If you get random results after several executions of the “fit” command of the KMeans algorithm, try using the “random_state=0” optional parameter:
| fit KMeans size has_feathers is_barks paw_size type k=3 random_state=0 into my_kmeans_model
To apply the trained machine learning model on a new data source “new_animals” (that we don’t know the type of the animal), use MLTK “apply” command:
index=main sourcetype=new_animals
| apply my_kmeans_model
| table *
When running “fit” or “apply” commands on KMeans, will result in two new fields created:
cluster: After the KMeans algorithm has been applied to your data using the fit command, a new field named “cluster” is added to your results. The cluster field represents the cluster number that each event or data point has been assigned to by the algorithm. Remember that KMeans is an unsupervised machine learning algorithm that groups similar data points, and the user specifies the number of groups (in this case, k=3). The algorithm assigns each data point to one of these three clusters, and this assignment is set in the cluster field. The first cluster is “0”, the second one is “1,” and the third one is “2”.
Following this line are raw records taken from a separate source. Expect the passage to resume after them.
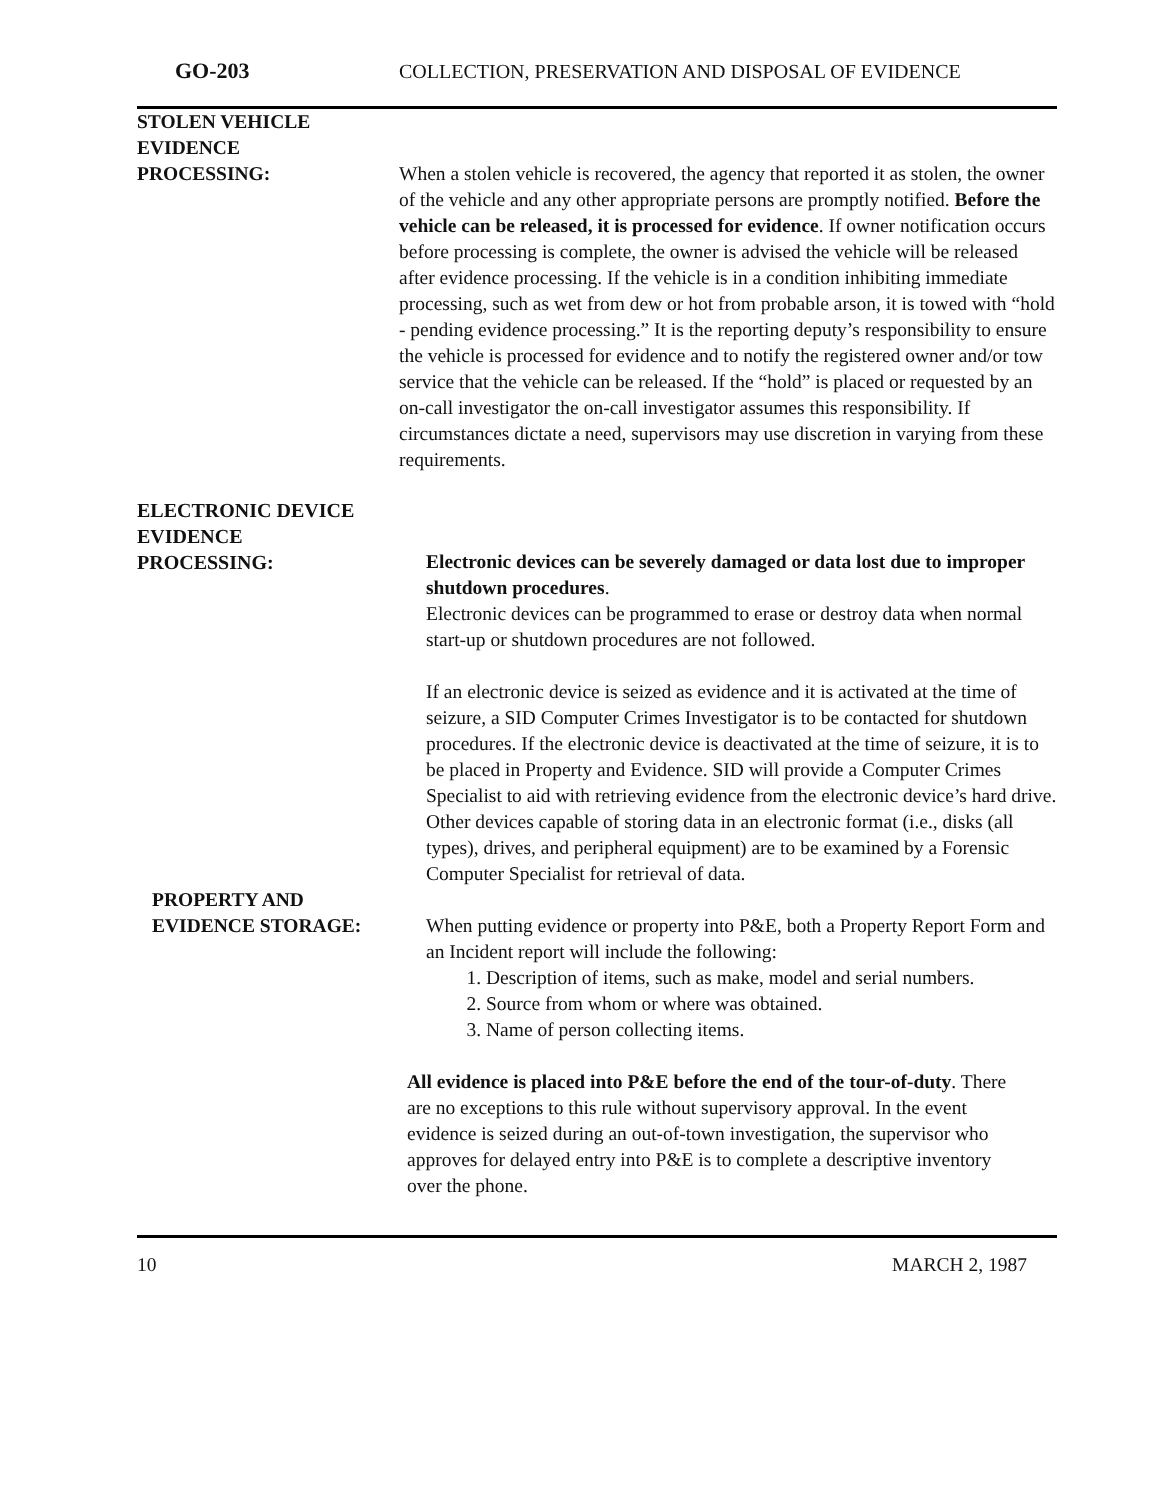GO-203 COLLECTION, PRESERVATION AND DISPOSAL OF EVIDENCE
STOLEN VEHICLE
EVIDENCE
PROCESSING:
When a stolen vehicle is recovered, the agency that reported it as stolen, the owner of the vehicle and any other appropriate persons are promptly notified. Before the vehicle can be released, it is processed for evidence. If owner notification occurs before processing is complete, the owner is advised the vehicle will be released after evidence processing. If the vehicle is in a condition inhibiting immediate processing, such as wet from dew or hot from probable arson, it is towed with “hold - pending evidence processing.” It is the reporting deputy’s responsibility to ensure the vehicle is processed for evidence and to notify the registered owner and/or tow service that the vehicle can be released. If the “hold” is placed or requested by an on-call investigator the on-call investigator assumes this responsibility. If circumstances dictate a need, supervisors may use discretion in varying from these requirements.
ELECTRONIC DEVICE
EVIDENCE
PROCESSING:
Electronic devices can be severely damaged or data lost due to improper shutdown procedures.
Electronic devices can be programmed to erase or destroy data when normal start-up or shutdown procedures are not followed.
If an electronic device is seized as evidence and it is activated at the time of seizure, a SID Computer Crimes Investigator is to be contacted for shutdown procedures. If the electronic device is deactivated at the time of seizure, it is to be placed in Property and Evidence. SID will provide a Computer Crimes Specialist to aid with retrieving evidence from the electronic device’s hard drive. Other devices capable of storing data in an electronic format (i.e., disks (all types), drives, and peripheral equipment) are to be examined by a Forensic Computer Specialist for retrieval of data.
PROPERTY AND
EVIDENCE STORAGE:
When putting evidence or property into P&E, both a Property Report Form and an Incident report will include the following:
1. Description of items, such as make, model and serial numbers.
2. Source from whom or where was obtained.
3. Name of person collecting items.
All evidence is placed into P&E before the end of the tour-of-duty. There are no exceptions to this rule without supervisory approval. In the event evidence is seized during an out-of-town investigation, the supervisor who approves for delayed entry into P&E is to complete a descriptive inventory over the phone.
10 MARCH 2, 1987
cluster_distance: Along with the cluster field, the fit command also adds a “cluster_distance” field to your results when it runs a KMeans algorithm. The cluster_distance field represents the Euclidean distance from each event or data point to the cluster’s centroid that the algorithm made an assignment to. In the context of KMeans, the centroid is each cluster’s “center” or “mean” data point. The cluster_distance gives you an idea of how close or far away each data point is from the center of its cluster. The smaller the distance, the closer the data point is to the centroid of its cluster, and vice versa.
In this scenario, we’re only interested in the placement of each row in its respective “cluster” rather than focusing on the “cluster_distance.” And how close each row was to Dog, Cat, or Parrot.
Using KMeans for Anomaly Detection
“cluster_distance” is useful when using Splunk KMeans unsupervised algorithm for anomaly detection in your data set. The idea in this scenario is that the known or the “good state” of your data is between the minimum and the maximum points of the “cluster_distance” of the trained model. Any new events you apply the model to outside the minimum and maximum of the “cluster_distance” are anomalous.
How to calculate the centroid of each cluster?
The only data about centroids you get is “cluster_distance” field. This is the distance of the current point from the center of the cluster. If you need to represent the centroid, then “cluster_distance” should equal 0.